ABOUT THIS TASK
Which of the lines below contain the string "back"? Copy each one.

*** Opening of DATASET EXTRACT ***

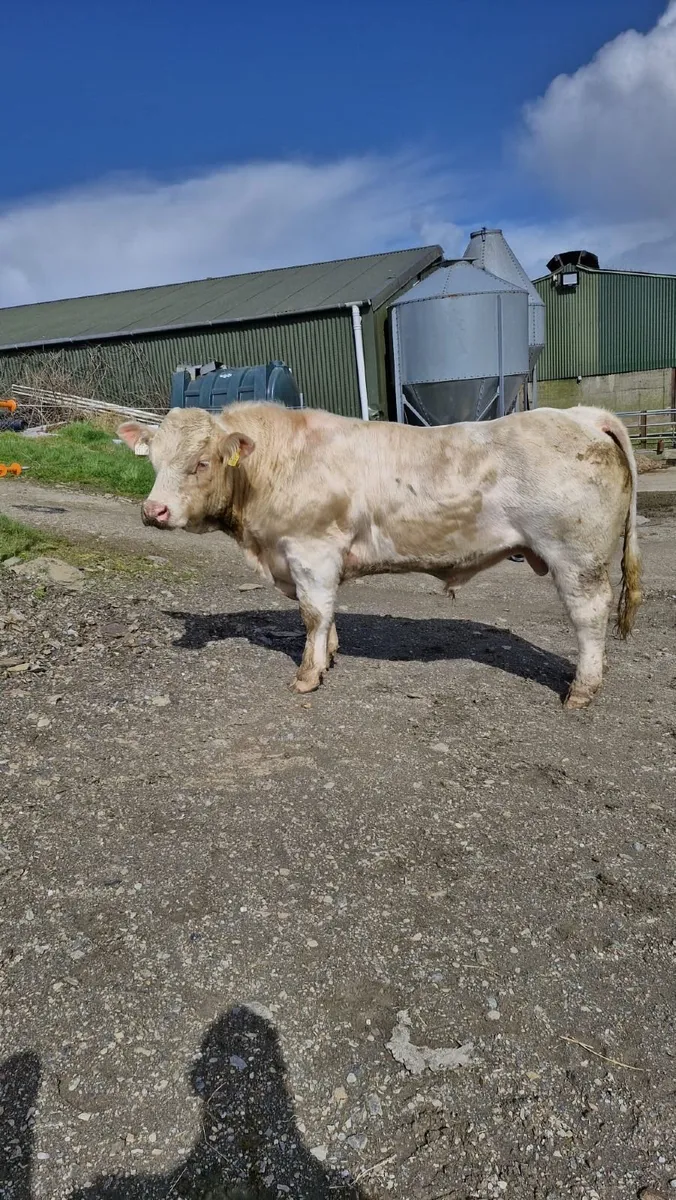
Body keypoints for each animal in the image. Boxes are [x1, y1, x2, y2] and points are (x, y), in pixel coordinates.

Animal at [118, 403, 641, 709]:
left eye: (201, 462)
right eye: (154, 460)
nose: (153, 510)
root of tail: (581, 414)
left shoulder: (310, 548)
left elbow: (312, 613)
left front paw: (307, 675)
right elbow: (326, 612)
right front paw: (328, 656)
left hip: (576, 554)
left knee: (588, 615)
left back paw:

*** Close of DATASET EXTRACT ***
*** Opening of DATASET EXTRACT ***

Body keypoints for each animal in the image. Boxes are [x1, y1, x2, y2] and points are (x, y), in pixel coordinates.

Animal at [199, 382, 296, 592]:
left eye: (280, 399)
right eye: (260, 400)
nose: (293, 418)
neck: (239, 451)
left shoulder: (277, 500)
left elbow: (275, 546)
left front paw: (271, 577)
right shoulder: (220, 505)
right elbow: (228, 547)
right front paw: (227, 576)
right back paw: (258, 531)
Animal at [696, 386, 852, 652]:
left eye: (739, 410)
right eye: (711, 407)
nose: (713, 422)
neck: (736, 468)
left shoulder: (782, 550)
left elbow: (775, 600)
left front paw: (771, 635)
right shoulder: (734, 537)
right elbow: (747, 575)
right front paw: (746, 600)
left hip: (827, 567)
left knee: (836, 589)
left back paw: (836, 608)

*** Close of DATASET EXTRACT ***

YOUR RESPONSE
left back paw:
right back paw: (258, 531)
left back paw: (836, 608)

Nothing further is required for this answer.